While it’s easy to study one or two opponents, it gets more difficult when there are more players at the table. If the table is crowded, your equity will be lower because there could be at least one person at the table who calls you. It’s important to factor in the table size when considering how to use your equity.
How to calculate it
Now that you know what factors influence your equity, let’s look at how to calculate it. The first thing to remember is that it is not an exact science. As you would have seen from the factors that influence it, your equity can change from hand to hand.
There are many different websites that offer a calculator to work out your fold equity. Many can be used during games of online poker. At the base of all of them is the following formula: the likelihood your opponent(s) will fold x gain in equity if the opponent folds.
As you can tell from the factors and the formula, there are a lot of variables and estimations at play.
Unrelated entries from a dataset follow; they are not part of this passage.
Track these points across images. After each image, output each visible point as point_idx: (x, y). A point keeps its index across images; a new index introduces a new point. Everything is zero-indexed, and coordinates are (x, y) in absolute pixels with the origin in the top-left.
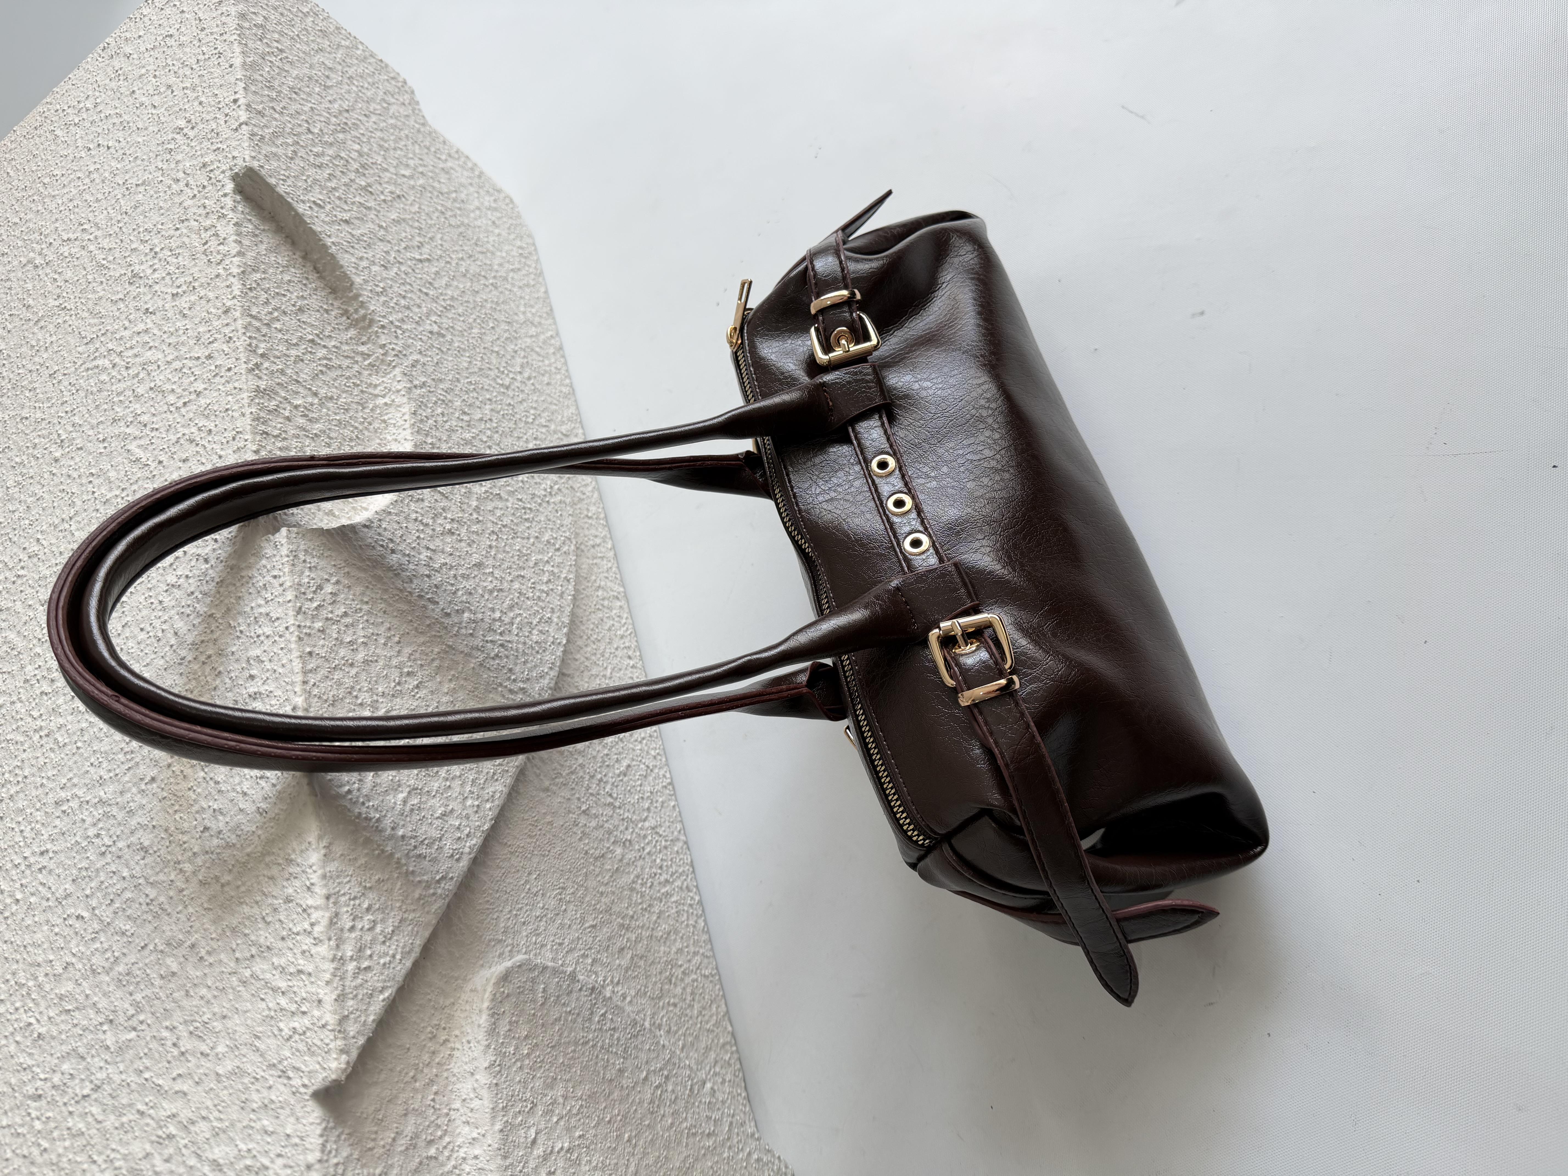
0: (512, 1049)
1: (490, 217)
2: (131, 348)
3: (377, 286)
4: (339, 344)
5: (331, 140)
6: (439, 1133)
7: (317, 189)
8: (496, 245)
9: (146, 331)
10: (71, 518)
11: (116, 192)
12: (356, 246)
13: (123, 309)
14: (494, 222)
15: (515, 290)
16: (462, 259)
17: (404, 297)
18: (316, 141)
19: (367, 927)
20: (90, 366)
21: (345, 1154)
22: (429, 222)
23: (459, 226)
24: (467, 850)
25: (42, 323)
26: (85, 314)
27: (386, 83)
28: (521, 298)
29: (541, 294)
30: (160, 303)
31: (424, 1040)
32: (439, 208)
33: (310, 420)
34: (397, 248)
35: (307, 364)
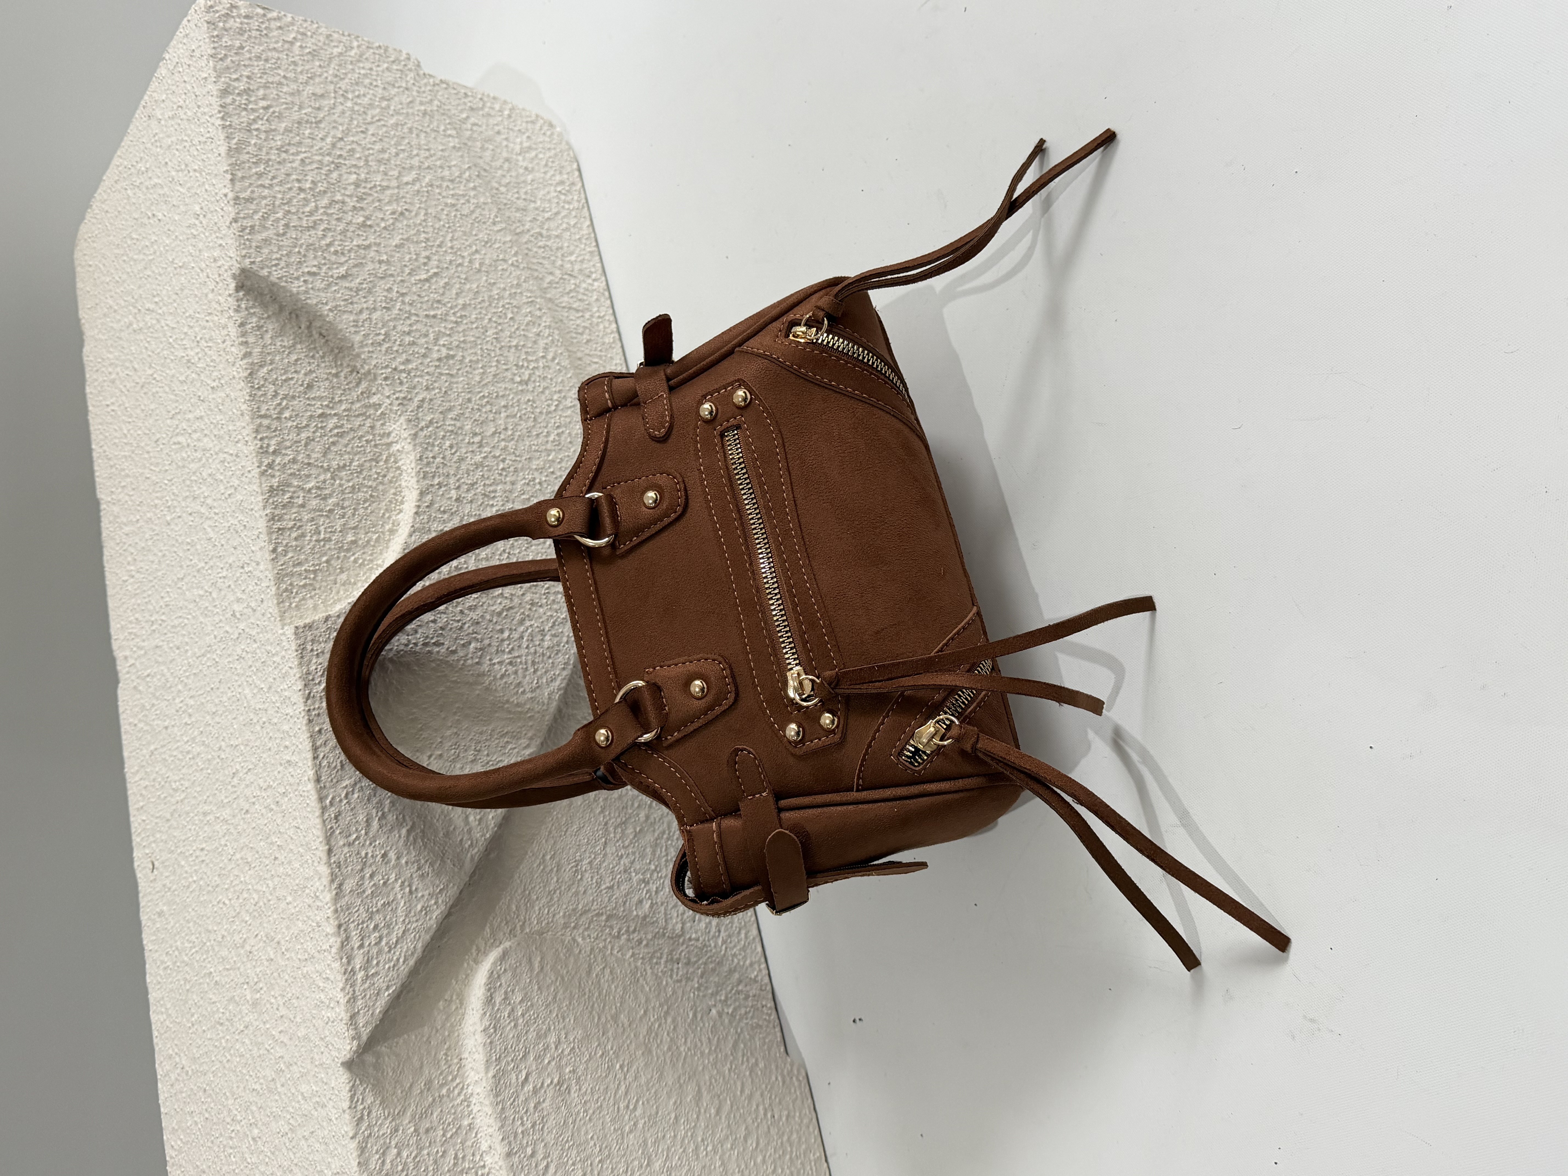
0: (506, 1013)
1: (521, 164)
2: (195, 431)
3: (379, 334)
4: (349, 406)
5: (325, 185)
6: (450, 1078)
7: (311, 255)
8: (528, 197)
9: (201, 417)
10: (182, 579)
11: (169, 269)
12: (355, 300)
13: (187, 392)
14: (526, 169)
15: (549, 243)
16: (477, 251)
17: (409, 333)
18: (309, 197)
19: (373, 943)
20: (176, 441)
22: (437, 226)
23: (473, 212)
25: (145, 390)
26: (167, 389)
27: (387, 74)
28: (557, 249)
29: (584, 232)
30: (206, 393)
32: (449, 201)
33: (322, 499)
34: (400, 278)
35: (319, 442)
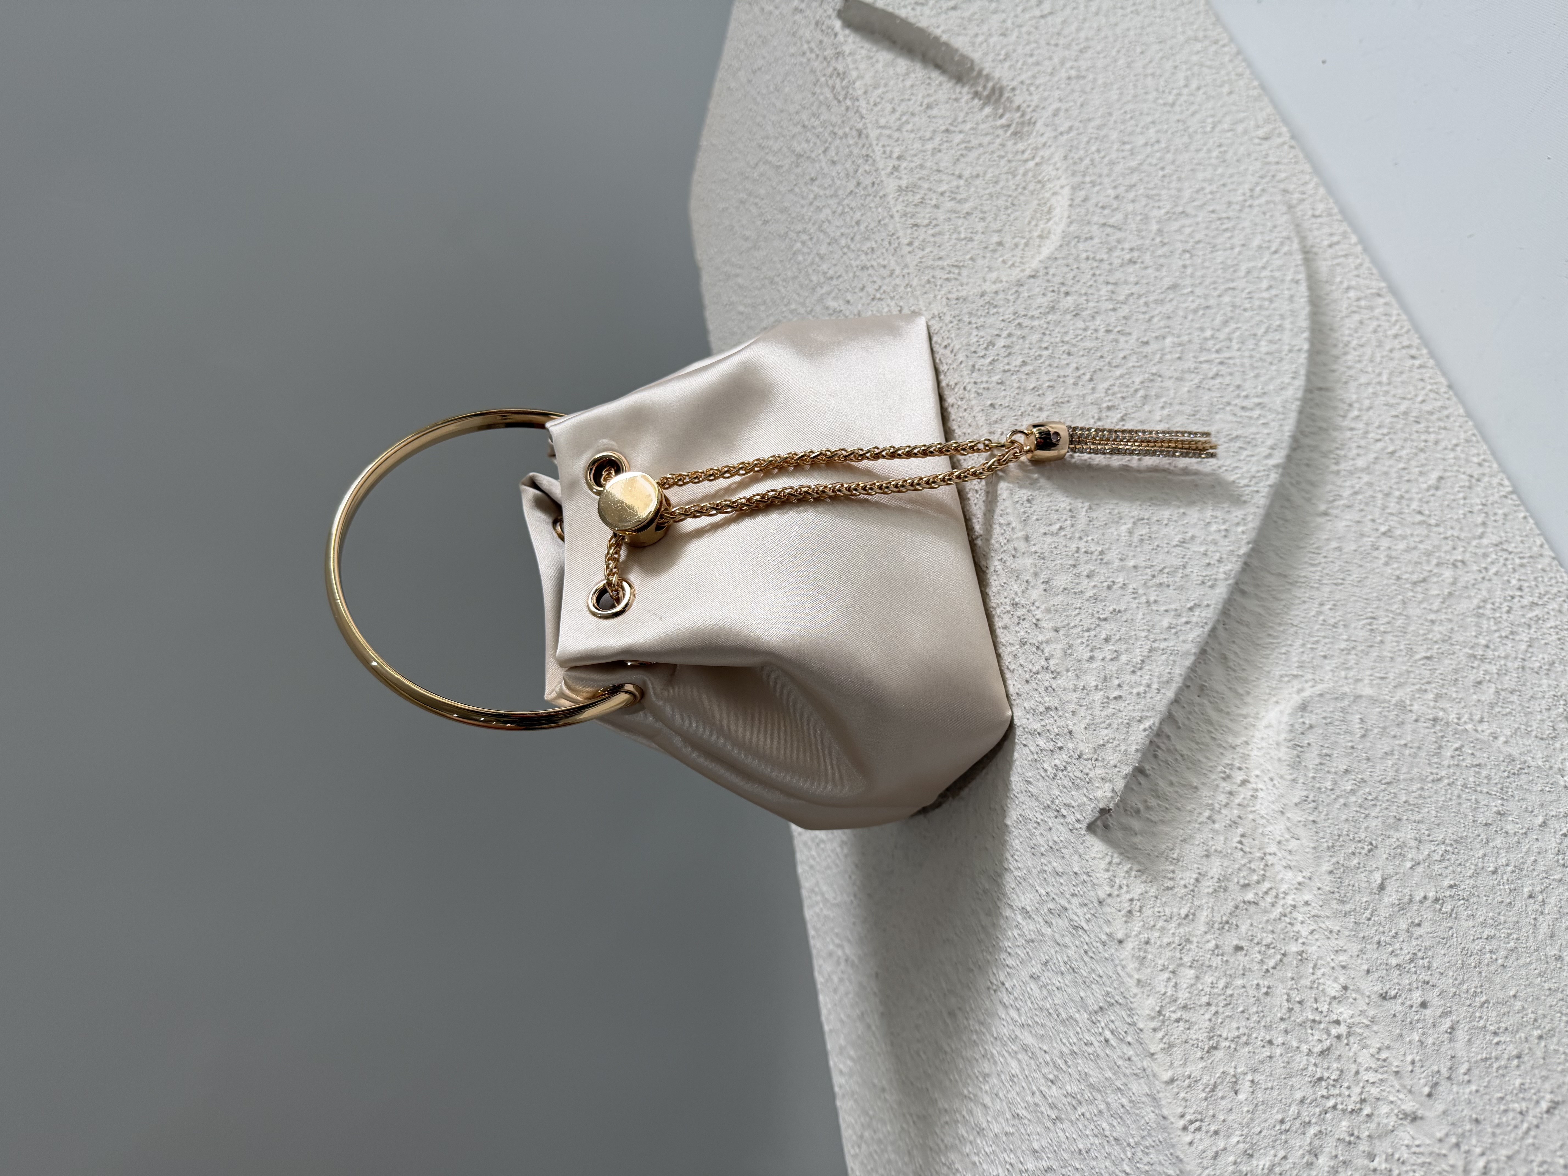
0: (1329, 785)
3: (999, 54)
4: (975, 126)
6: (1255, 878)
12: (969, 26)
15: (1167, 14)
19: (1109, 657)
21: (1140, 891)
24: (1222, 576)
28: (1176, 19)
29: (1201, 8)
30: (818, 166)
31: (1215, 780)
34: (1013, 14)
35: (946, 153)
Learning how to quantify the formula helps to understand it further.
How to quantify it
The formula, ‘likelihood your opponent(s) will fold’ is referring to an estimated percentage that the opponent is folding. You might not know this from the first hand, but over time you’ll see if an opponent is conservative or aggressive. You might, for example, see that they fold on average 1 out of every 5 hands, giving them a 20% fold percentage.
The ‘gain in equity if opponent folds’ is referring to the percentage that your opponent has in relation to you. In other words, if you have a 30% chance of winning with your hand, your opponent will by default have a 70% of winning. So in that case you would ‘gain’ 70% if your opponent folds.
In practice, you would then complete the formula as follows: 20% x 70% = 14%. So in this example, 14% means that there is a low likelihood that you will make your opponent fold their hand.
Capitalising on your equity
Using your fold equity is important when it comes to profitability. As an example, if you have an 80% chance of winning based on your hand, then your opponent has a 20% chance of winning. Although your opponent’s percentage is low, they could still win 1 out 5 hands. To squash those odds, you will try to get your opponent to fold so that you win 5 out 5 hands.
Apart from using it as an aggressive tactic, it can also be used in a wider strategy for profitability. To do so, you need to understand your pot equity as well.
Without going into too much detail, pot equity is a percentage amount of the pot that belongs to you. It is calculated as follows: pot equity = (pot size x percentage chance of winning) - the amount of chips you put in.
Your ‘percentage chance of winning’ is based on the strength of your hand. While this might be a challenging equation to complete on the fly, you can at least have a rough idea of what your pot equity is using this formula.
Now that you have both a field and a pot equity, you can complete the profitability formula: profitability = pot equity + field equity. As you can see, the two equities can compensate for the other depending on the situation.
For example, you’re playing online poker, potentially in one of the live poker tournaments, and your online poker opponent folds easily, you won’t need to use as much pot equity. You could bluff more easily. Similarly, if you have a lot of pot equity, you stand a good chance of winning by simply making your draw.
At the end of the day, having knowledge of both your field and pot equity helps you turn your bluff into a semi-bluff. While a bluff leaves a lot to chance, a semi-bluff is more of a calculated risk. It’s a great addition to your online poker strategy, especially if you’re wondering how to win poker tournaments more regularly.